Unsere Beitragsschreiber sind in unterschiedlichem Maße und aus diverser Motivation heraus engagiert. Wie bereits herausgestellt wurde,  liegt nicht wenigen Schreibern insbesondere das Zwischenmenschliche sehr am Herzen, weshalb versucht wird, an diesem Punkt anzusetzen: Marion versucht, wie früher auch Prinzessin, in ihrer täglichen Arbeit mit Kindern und Jugendlichen(…) diese zu ermutigen zu ihrer eigenen Meinung zu stehen und andere Menschen nicht aufgrund von bevorzugter Kleidungsfarbe, religiöser Haltung oder sexueller Präferenz  auf- oder abzuwerten.“ Kathi wirbt mit ihrem Konterfei für den Kältebus Berlin, welcher Obdachlosen zu einer warmen und sicheren Unterkunft verhilft.

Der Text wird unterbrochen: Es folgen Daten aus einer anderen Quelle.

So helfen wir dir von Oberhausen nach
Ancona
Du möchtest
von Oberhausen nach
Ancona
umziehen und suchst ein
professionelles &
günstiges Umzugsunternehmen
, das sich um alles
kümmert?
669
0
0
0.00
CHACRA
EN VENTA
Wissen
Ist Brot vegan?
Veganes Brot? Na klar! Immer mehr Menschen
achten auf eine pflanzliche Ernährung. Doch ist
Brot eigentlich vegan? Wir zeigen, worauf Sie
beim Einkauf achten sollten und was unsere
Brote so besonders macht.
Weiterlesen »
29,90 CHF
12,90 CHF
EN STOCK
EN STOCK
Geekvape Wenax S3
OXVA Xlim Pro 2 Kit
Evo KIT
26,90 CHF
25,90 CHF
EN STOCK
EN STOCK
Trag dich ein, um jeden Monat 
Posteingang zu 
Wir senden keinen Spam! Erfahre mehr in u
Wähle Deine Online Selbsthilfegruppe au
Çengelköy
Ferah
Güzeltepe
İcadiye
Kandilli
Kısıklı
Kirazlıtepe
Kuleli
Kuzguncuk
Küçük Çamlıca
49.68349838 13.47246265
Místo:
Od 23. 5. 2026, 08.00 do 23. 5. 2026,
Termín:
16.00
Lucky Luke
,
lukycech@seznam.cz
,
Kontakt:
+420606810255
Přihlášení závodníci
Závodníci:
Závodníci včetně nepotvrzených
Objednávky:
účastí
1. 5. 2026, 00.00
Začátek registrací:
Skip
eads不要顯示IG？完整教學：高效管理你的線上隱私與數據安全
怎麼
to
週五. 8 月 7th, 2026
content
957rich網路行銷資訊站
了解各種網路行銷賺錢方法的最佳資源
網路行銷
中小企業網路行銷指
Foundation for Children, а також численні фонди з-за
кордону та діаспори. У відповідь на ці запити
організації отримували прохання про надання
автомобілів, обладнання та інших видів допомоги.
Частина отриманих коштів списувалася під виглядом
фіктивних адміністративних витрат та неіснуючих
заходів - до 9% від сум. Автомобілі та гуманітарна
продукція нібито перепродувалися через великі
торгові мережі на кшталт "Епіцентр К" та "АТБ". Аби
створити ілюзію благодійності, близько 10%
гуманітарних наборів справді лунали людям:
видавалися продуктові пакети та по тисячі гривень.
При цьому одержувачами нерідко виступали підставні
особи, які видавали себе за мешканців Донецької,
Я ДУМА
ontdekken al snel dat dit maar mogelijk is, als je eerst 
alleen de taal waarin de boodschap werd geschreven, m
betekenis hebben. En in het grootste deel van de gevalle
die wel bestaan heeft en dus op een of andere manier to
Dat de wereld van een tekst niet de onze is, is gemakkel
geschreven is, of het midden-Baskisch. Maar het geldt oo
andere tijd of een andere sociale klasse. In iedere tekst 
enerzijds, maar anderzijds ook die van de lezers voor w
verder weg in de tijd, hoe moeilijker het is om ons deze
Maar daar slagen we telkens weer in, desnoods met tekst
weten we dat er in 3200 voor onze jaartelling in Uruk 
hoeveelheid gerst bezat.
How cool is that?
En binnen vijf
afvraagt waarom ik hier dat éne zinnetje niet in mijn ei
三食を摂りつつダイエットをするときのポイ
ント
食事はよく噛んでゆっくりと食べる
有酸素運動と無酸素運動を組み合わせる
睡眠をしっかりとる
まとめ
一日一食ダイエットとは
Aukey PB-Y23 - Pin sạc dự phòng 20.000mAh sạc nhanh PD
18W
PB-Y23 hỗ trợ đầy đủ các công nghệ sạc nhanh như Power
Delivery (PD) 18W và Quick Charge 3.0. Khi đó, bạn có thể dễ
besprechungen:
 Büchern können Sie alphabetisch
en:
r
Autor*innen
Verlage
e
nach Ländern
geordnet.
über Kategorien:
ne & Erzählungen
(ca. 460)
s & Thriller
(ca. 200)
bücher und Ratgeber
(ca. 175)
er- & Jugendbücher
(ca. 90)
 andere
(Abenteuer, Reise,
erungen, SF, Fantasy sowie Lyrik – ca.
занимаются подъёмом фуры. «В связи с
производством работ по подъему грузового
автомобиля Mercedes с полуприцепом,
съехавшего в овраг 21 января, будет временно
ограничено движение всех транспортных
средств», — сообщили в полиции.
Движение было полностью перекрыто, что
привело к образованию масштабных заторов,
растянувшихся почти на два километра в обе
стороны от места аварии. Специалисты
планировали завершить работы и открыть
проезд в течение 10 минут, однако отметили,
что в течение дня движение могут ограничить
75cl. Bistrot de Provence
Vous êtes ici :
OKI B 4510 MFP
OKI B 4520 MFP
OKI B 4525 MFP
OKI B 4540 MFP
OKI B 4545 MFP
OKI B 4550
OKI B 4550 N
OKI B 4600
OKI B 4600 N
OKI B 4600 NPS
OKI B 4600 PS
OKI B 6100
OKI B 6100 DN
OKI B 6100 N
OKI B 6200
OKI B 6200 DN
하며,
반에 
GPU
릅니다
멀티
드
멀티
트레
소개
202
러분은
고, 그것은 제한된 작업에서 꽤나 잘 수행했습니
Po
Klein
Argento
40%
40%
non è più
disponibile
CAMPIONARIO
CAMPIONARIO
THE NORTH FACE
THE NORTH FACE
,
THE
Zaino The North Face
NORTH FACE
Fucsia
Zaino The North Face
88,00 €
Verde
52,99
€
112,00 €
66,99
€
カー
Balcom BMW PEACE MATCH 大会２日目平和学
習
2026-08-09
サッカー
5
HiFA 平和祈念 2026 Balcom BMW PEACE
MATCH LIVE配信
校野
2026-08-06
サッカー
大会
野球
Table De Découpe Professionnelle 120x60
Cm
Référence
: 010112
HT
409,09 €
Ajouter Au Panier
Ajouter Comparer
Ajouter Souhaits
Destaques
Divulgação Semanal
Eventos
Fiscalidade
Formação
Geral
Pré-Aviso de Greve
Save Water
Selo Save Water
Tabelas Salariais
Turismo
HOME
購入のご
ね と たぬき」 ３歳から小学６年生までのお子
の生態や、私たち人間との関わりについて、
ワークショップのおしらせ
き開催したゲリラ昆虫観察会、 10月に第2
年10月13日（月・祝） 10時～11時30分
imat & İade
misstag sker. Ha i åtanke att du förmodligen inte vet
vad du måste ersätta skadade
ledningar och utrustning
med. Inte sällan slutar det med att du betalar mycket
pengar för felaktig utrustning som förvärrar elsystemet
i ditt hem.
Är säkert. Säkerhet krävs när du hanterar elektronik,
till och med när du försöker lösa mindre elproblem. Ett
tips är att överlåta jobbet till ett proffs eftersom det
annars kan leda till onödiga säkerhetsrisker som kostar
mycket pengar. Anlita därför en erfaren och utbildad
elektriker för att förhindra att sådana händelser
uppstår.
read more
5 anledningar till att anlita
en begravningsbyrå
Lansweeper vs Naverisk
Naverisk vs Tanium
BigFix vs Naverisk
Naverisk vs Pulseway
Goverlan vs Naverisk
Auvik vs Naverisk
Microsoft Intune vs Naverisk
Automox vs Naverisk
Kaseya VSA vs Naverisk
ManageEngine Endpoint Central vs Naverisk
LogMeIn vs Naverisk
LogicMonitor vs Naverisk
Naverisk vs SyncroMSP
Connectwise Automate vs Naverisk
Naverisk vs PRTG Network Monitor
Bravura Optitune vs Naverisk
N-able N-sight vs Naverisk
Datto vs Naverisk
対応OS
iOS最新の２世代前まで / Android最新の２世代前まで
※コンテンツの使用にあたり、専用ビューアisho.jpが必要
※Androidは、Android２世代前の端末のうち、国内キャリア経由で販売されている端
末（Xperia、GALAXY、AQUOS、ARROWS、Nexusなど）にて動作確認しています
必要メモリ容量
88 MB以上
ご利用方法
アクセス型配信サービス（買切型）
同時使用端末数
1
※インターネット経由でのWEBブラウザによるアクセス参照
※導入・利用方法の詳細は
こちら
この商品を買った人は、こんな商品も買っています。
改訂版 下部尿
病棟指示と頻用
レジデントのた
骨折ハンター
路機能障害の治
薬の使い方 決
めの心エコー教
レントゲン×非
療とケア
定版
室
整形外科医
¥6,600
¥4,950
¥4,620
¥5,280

Weitere Einsender, wie Fledermama, GM, Lilia und Svartur Nott, versuchen im ersten Absatz angesprochene Missstände zu vermeiden und bewusst dem entgegenzuleben, seinen Mitmenschen eine Alternative aufzuzeigen und sie damit zum Nachdenken anzuregen. Auch wenn manche der Meinung sind, dass dies nichts bringt, dass sie „(k)einen Beitrag zur Änderung der Allgemeingesellschaft leisten“ (Majudi), ist Orphi davon überzeugt, dass jeder mit seinen Überzeugungen und seinem Verhalten Spuren in dieser Welt hinterlässt. Lilia meint dazu: „Natürlich kann man nicht von heute auf morgen die Welt verändern… Ich selbst versuche so bewusst und gut zu leben, wie es mir eben möglich ist. Ich lege viel Wert auf Respekt, Höflichkeit, Ehrlichkeit, Hilfsbereitschaft, Umweltbewusstsein, reflektiertes Konsumverhalten, allgemein reflektiertes Handeln und versuche das auch selbst so gut es eben geht in die Welt hinauszutragen.“

Häufig geschieht dies über das direkte Ansprechen von missliebigen Sachverhalten: Und hier kommen wir zum Punkt der Widerstände: Die Tanzfledermaus musste öfter erfahren „Egal, wie freundlich man dabei ist, meist ist die Reaktion darauf Beleidigung“. Gleiches bestätigt Teufelsweib: „Ich gehe gezielt auf die zuständigen Leute zu, suche das Gespräch oder eine Klärung, konfrontiere. Das ist durchaus mit Widerständen verbunden. Man wird ignoriert, als Befehlsempfänger betitelt, als lästig oder aufmüpfig abgetan, es wird auch gerne beschönigt oder mit Totschlagargumenten verbal agiert.“ Auch in der Familie kann es da schnell zu dicker Luft kommen, wie Marion berichtet. Ein weiterer Widerstand wurde außerdem von der Prinzessin angesprochen: Aufgrund von Zeitmangel kann sie momentan nicht mehr tun, als auf ihr direktes Umfeld achten, für einen Verein oder Ähnliches ist einfach kein Platz mehr frei.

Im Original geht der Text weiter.